Tuesday, January 10, 2012
At this time last year, I was beginning a course of psychiatric medication that would prove disastrous. Since I have mixed-state bipolar syndrome, when they gave me effective anti-depressants, even ones intended to have a strong sedative effect, they may as well have given me meth. I mean that quite specifically; the effects were very, very similar. Compulsive activity without focus or purpose, irritability, etc, etc. I'm not a meth fan, but at least you get a fucking rush with that stuff. With this? It was like being four hours into a bad high and four to go, all day, every day. It was the first time in my life that I've had to give serious thought to the possibility that I might be institutionalized.
This year? Once a week I go see a counselor, and our focus isn't on symptom management. We're working on figuring out how I'm going to fit into the world. Rather than feeling like a sack full of crazy or a potentially dangerous situation, I'm being taught to regard myself as an unusually gifted person who needs a little extra care.
Last year I was facing the realization that I was never going to be able to work a conventional job again. When I dropped out of my editorial training program after a stress reaction had me vomiting blood for days, when a whole series of psychiatrists told me I was unemployable in flat, absolute tones -- it was obvious that I wasn't going to fit into the straight world, no matter how hard I tried.
This year? Everyone in my life, my spouse, my family, my friends -- all agree that I am an artist and a writer, and that is what I should be doing. That my proper place in society is as a creator, and that they will support me in that end.
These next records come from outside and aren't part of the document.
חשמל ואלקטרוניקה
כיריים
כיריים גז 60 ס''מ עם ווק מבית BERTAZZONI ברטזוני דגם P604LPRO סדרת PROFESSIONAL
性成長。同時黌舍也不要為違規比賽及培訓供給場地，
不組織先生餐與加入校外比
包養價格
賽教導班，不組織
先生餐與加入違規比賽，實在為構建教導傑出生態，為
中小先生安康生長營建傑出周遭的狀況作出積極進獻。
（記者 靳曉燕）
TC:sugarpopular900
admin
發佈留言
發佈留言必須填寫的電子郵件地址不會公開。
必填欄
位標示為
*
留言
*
Last year? After workshopping my novel Ghost Rock at Taos Toolbox and Nick Mamatas' class on writing popular fiction? (Both crucial in my development as a writer, and both highly recommended.) After two additional drafts? Still sucked.
This year? It's nailed. I'm putting the fine buffing on it, but it is a working, functional piece of art. And I've started doing live readings to good effect, I've had another story published, I have my own Amazon page...
Last year? I was paralyzed. I lost the whole winter. Didn't get anything done, and felt nothing but misery.
This year? I am grumpy in patches, but I'm semi-functional. Not at the superhuman levels I'll display come spring, but I'm getting stuff done on a daily basis, and what work I'm doing is of an adequately high quality. And when I don't work? I don't give myself shit about it.
The best part is this feeling... it's hard to say how true it is, but I feel as if I've hit a certain momentum. I still have little or no idea where I'm headed in the long run, but it certainly seems as if I'm headed somewhere.
The real struggles I faced this last year had to do with accepting myself for what I was, recognizing that the traditional path that people take in our culture has never been an option for me, and allowing myself to have faith in both the value of what I do, and my value to the people around me.
There are less pleasant struggles, let me tell you. For a bad year, it's been pretty good.